MTN Iran update
On MTN, US sanctions on Iran will prevent MTN from bringing back at least R1,5 billion per annum in cash to SA. I estimate a R3 billion balance currently held up net of funds previously repatriated.
But future dividends are affected. Previously, MTN provided for shareholder loans with interest. The decline in the Iranian rial reduced the rand value and continues to. The Iranian government is trying to align the official and parallel rate in the rial and have pegged the rial at 42,000 against to the dollar, much weaker than in 2017. Whilst black market trade in the rial is illegal it still happens. The black-market rate is around 60,000 to the USD.
I can’t see how the official rate can be maintained and it is likely that future profits and dividends will be progressively worth less in ZAR.

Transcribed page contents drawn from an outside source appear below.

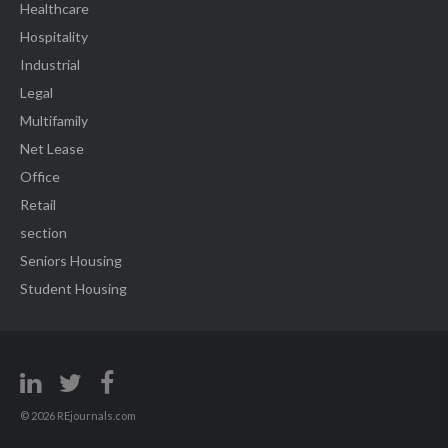
Healthcare
Hospitality
Industrial
Legal
Multifamily
Net Lease
Office
Retail
section
Seniors Housing
Student Housing
© 2026 REjournals.com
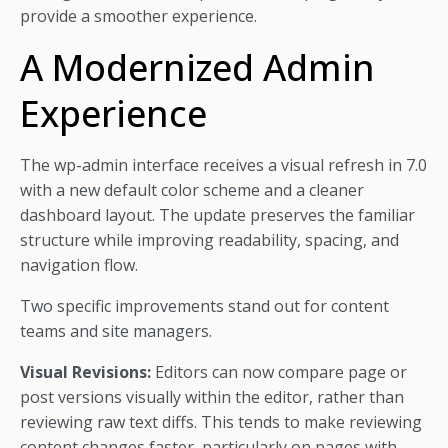
provide a smoother experience.
A Modernized Admin
Experience
The wp-admin interface receives a visual refresh in 7.0
with a new default color scheme and a cleaner
dashboard layout. The update preserves the familiar
structure while improving readability, spacing, and
navigation flow.
Two specific improvements stand out for content
teams and site managers.
Visual Revisions:
Editors can now compare page or
post versions visually within the editor, rather than
reviewing raw text diffs. This tends to make reviewing
content changes faster, particularly on pages with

IranCell’s contribution to MTN earnings more than halved in R2017 to R931 million but going forward it is yet another cash repatriation hurdle, along with Nigeria.
However, I have always excluded Iran from DCF valuation and also take a conservative view on Nigeria too. It is South Africa that disproportionately funds the dividend and capex and my views on the sustainability of this is well known to you all.
As a reminder, in 2018, the MTN dividend drops to 500 cents from 700 cents and a new base, from which the company then reckons 10% to 20% growth per annum.
IranCell lack of cash is equivalent to 17% of the annual dividend at 500 cents.
The other issue is supply of equipment. It is not only increasingly expensive, but suppliers are being compromised if they supply in defiance of sanctions. ZTE has been fined $1,2 billion for sanctions busting but the US is investigating Huawei, a supplier, for breach and this also occurs against the backdrop of the US-China trade and intellectual property theft dispute.
Despite Cell C now using MTN rather than Vodacom network locally, it makes little difference to the relative merits of the two and does not move the needle on MTN valuation. Vodacom weakness of late is an opportunity and I still see fair value on a DCF valuation methodology of R152 per share
I had fair value per DCF at R120,00 for MTN with a target price at R110,00. But that is still erring on the generous side. A DCF alone would suggest less than R100.
MTN remains a Sell at a share price of R114 with bouts of relative strength an opportunity to go short. Vodacom remains the only long in telcos.